On our last night there, we piled into his Jeep. I rode in the back with him. By this point we were holding each other's gazes too long and I was looking up from beneath my lashes. You know the look. Leila and I fell into the role, adopted the personas of country girls, the highlight of our week a trip down dirt roads in the back of a Jeep, a hot summer evening, the wind in our hair, into town for French fries at the Hot & Now. I remember he was wearing a black baseball cap. His skin was tanned and rough with stubble. He touched my hip as I lit from the Jeep. I kissed him on the cheek.
The trip ended, I returned home to Colorado. He and I stayed up late, holding bashful conversations over the phone. Plans were made for him to visit me. I have a mind that spins wild fantasies quickly, before I can stop them. I saw myself back in the white farm house, overlooking the green fields, the buggy air and the evenings on the gators, by the fire. I ignored the insistent doubts in my heart and imagined a life for myself that involved tractors and pig castration and Amish people.
The day he was booked to fly in to see me was September 12, 2001.
I can't remember if classes were in session that day. I think they were. I do remember that campus was far quieter than usual. I remember walking across the green to the building where many of my English classes were held, my Jansport sweaty on my back. I was on my new cell phone with him. He was sitting at the Sturgis airport, just in case flights started going out. They didn't. He went back to the airport the next day. No flights went out the 13th, either.
In the days that followed, we got to know each other better over the phone. What can I say? I was a feminist, a budding liberal, a college girl writing papers on bell hooks and Claudia Card. I was too young yet to understand my own nature: a lone-wolf who needed emotional wide open spaces, a dreamy heart and precious little pragmatism. He was a Midwestern farm boy, salt of the earth, hard-working and family-oriented, a builder of bonfires, castrator of pigs. I know clearly the moment things between us fell apart. For some reason, it was important to him that a wife would sit and watch the basketball game with him, not because she loved basketball, but because she loved him. I told him I would do no such thing, all my sensibilities piqued. We bid each other a terse goodbye. We never spoke again.

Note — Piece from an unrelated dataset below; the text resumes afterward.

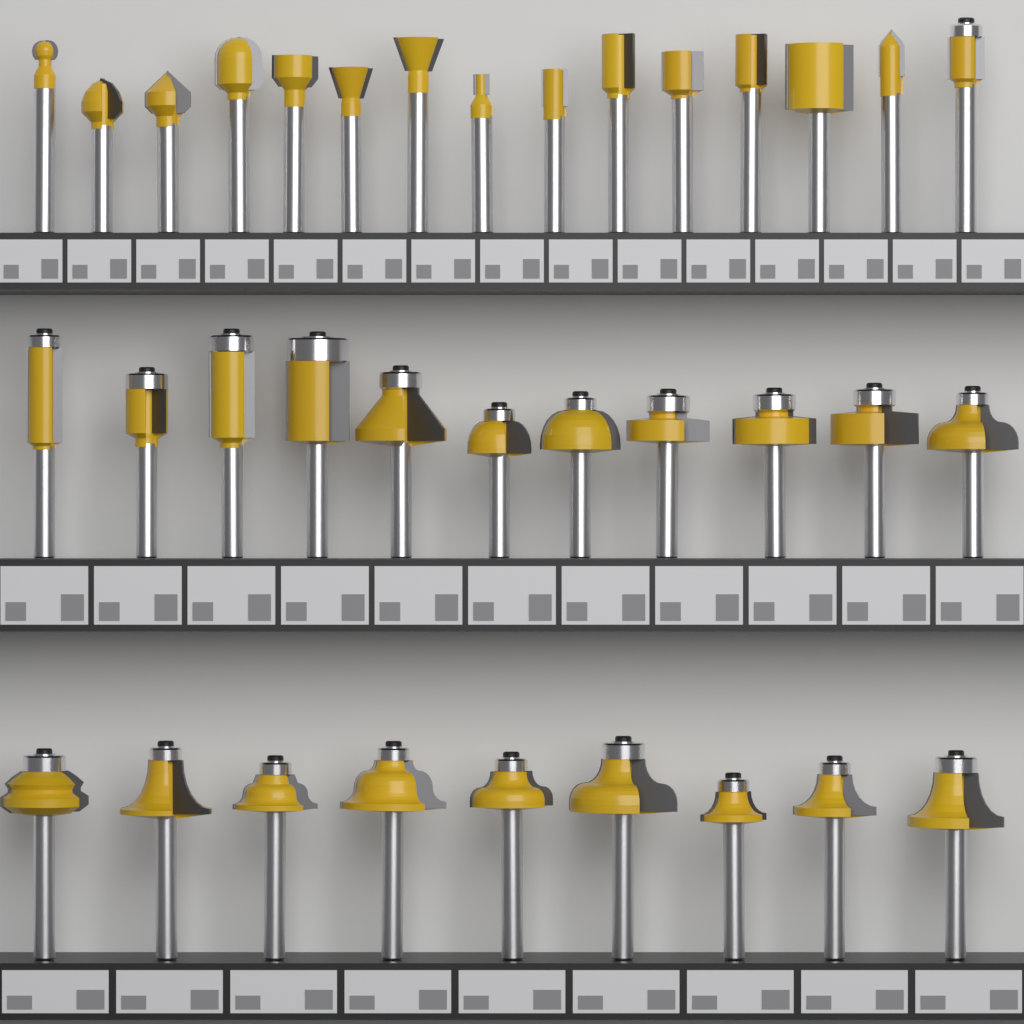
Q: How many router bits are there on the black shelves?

Just two or three weeks later, I would meet a boy who had a J.R.R. Tolkein tattoo and feminist leanings of his own. Who kept a picture of his three fierce-looking sisters in his wallet. Who would call our house and leave silly messages for my roommate's dog and who would, unbelievably, be attracted to my rougher edges. Just under one year later, I would marry him.
When things first ended with Leila's cousin, I was devastated. I'd never had a serious boyfriend, I thought something was terribly flawed in me and that I would never be loved. At nineteen, it seemed the world brought good things to everyone, but not to me.
What I feel now is lucky. To have come so close. To have danced with, and then escaped, a fate that wasn't mine.